Backers of the law say many individuals who've camped in city parks have chosen not to take an available bed in the town's Gospel Rescue Mission -- a private shelter in city limits -- which is only half full but requires residents to attend worship services, give up pets and pledge not to smoke or drink.
The lead plaintiff in the case refused a shelter bed because she wanted to remain outside with her dog. Grants Pass has no public homeless shelters.
Chief Roberts asked whether a nearby town's shelter capacity, or whether a person's decision to decline a bed, should be taken into consideration.
"Let's say there are five cities all around Grants Pass and they all have homeless shelters, and yet the person wants to stay [in the camp]?" Roberts asked. "Can that person be given a citation?"

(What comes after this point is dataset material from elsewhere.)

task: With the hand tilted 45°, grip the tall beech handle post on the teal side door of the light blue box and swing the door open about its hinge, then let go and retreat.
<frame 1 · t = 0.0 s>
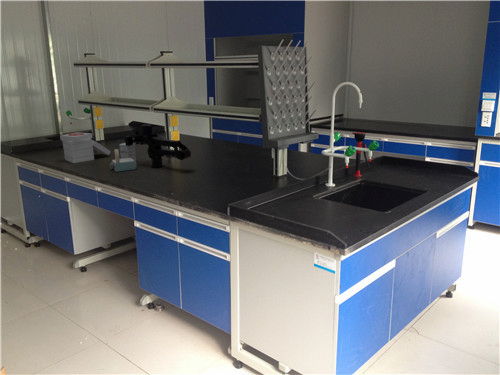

Justice Alito questioned the practicality of determining the number available beds before a citation is issued to a person sleeping in a park, suggesting the lower court decision created an unworkable situation for law enforcement.
"What is an individual police officer supposed to do?" he asked. "Count the number of people who are getting ready to sleep outside for the night, and then ask each one of them whether you've tried to find a bed at a shelter?"
Pressing the limits of the constitutional argument against the Oregon city's ordinance, Justice Neil Gorsuch asked if there might be a right to defecate and urinate in public if bathrooms aren't available to the homeless.
Key to the argument is whether Grants Pass treats homelessness as a "status." Doing so could run afoul of a 1962 case, Robinson v. California, which held that it violated the Eighth Amendment to make drug addiction as a "status" illegal.
"Homelessness is not something that you do. It's just something that you are," argued attorney Kelsi Corkran, representing the homeless plaintiffs.
The Oregon law's defenders say the ordinance merely criminalizes the conduct of camping in public, not the fact that the camper has no home. They also argue that the state allows for a "necessity" defense, which those charged with violating the city's ordinance could pursue if they could show they truly had nowhere else to go.
The Biden administration is asking the court to remand the case for further evidentiary findings before a final ruling is made.
A decision is expected by the end of June.